* **Problem to solve**: Copy word for word the lines of the records, starting at the line that contains "(Thursday), top edge: on" and going through the end of the records. Leave the pictures out.

▼▼▼

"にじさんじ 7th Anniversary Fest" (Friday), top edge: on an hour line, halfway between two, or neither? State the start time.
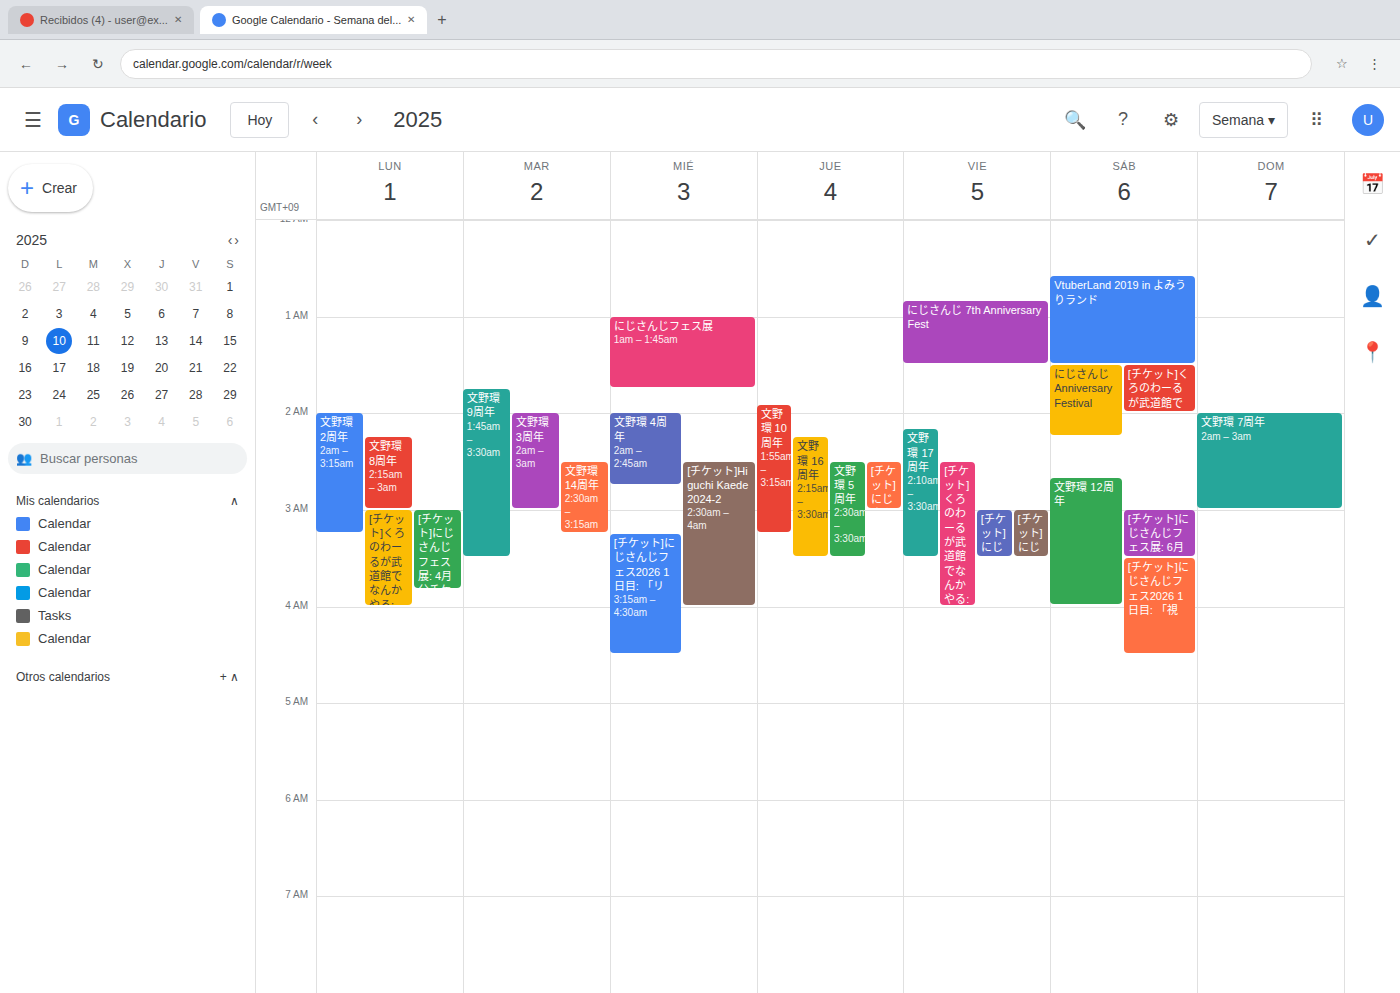
12:50 AM -- neither: 50 minutes below the 12 AM line and 10 minutes above the 1 AM line.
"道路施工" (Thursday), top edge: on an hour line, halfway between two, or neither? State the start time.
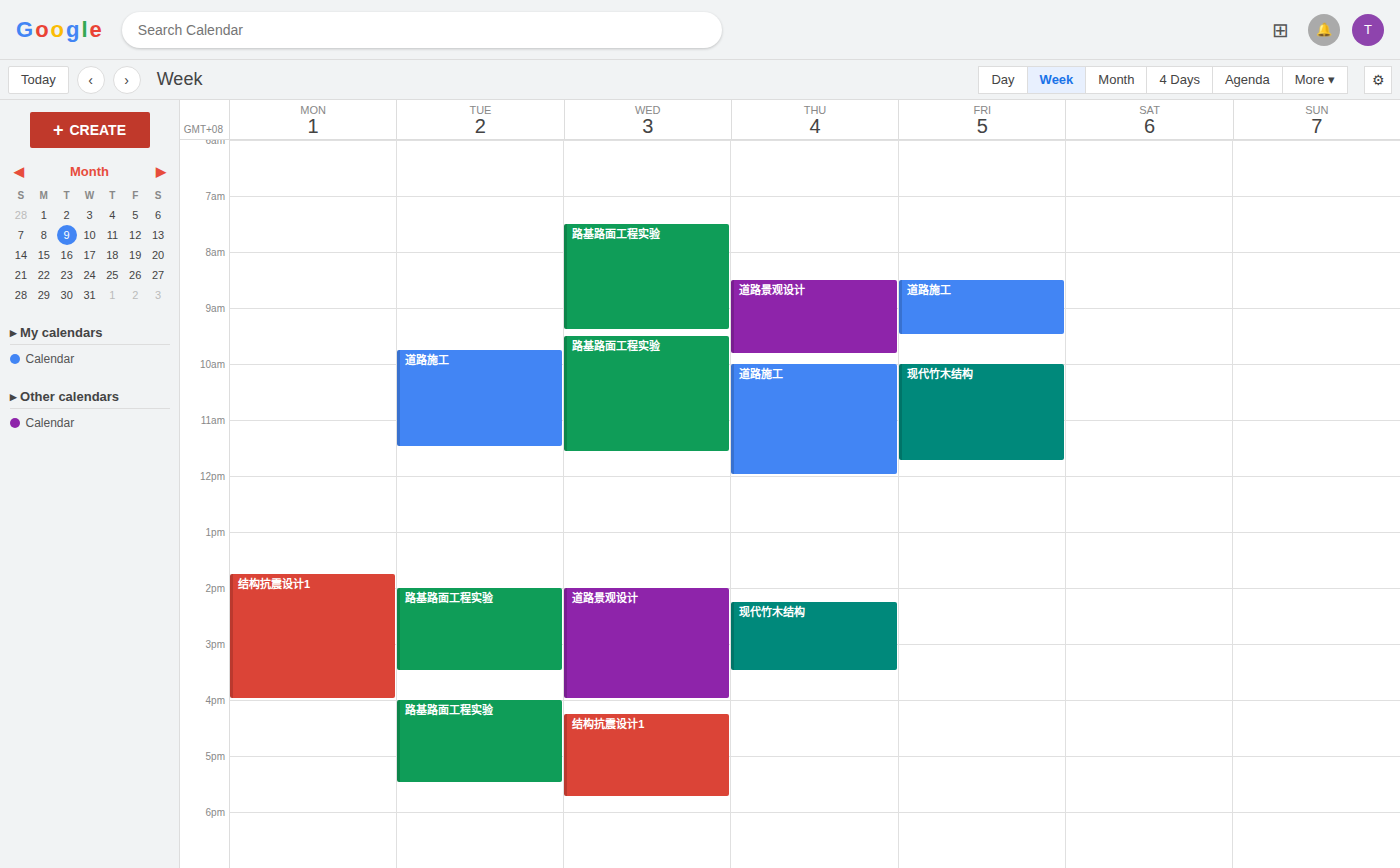
10:00 AM -- exactly on the 10 AM line.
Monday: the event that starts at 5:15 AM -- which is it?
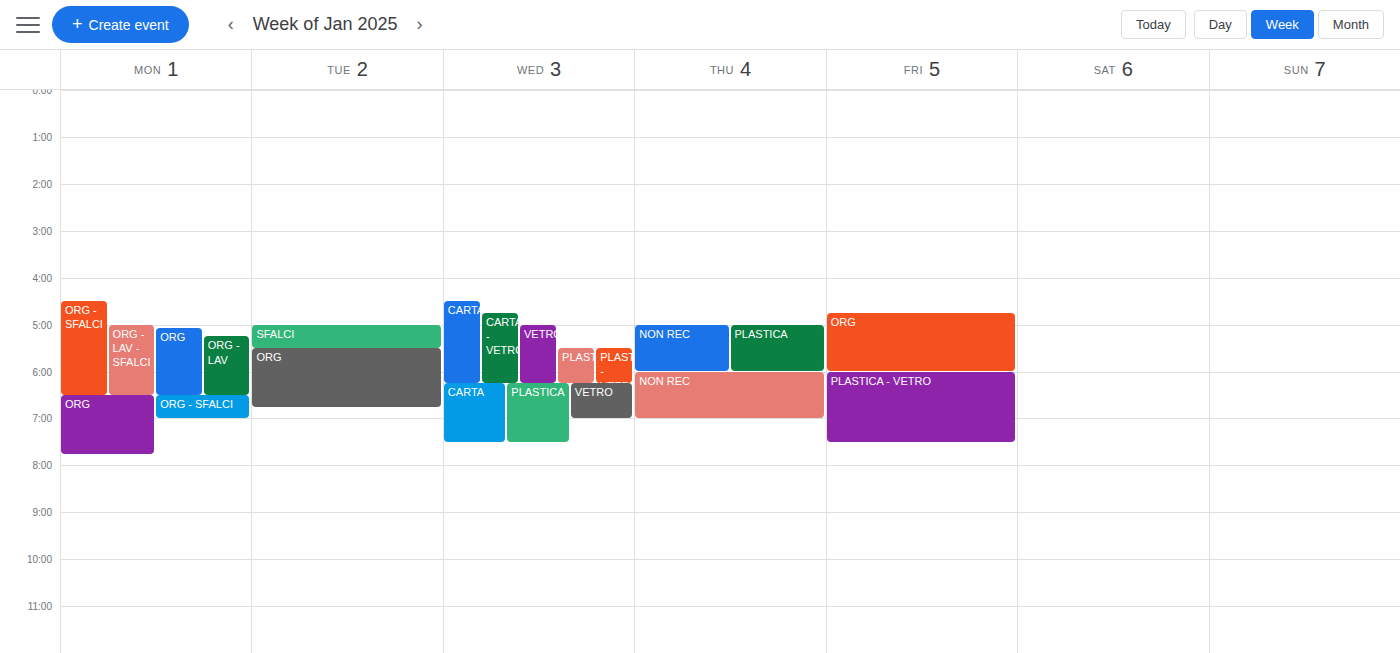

▲▲▲

* **Exercise solution**:
"道路施工" (Thursday), top edge: on an hour line, halfway between two, or neither? State the start time.
10:00 AM -- exactly on the 10 AM line.
Monday: the event that starts at 5:15 AM -- which is it?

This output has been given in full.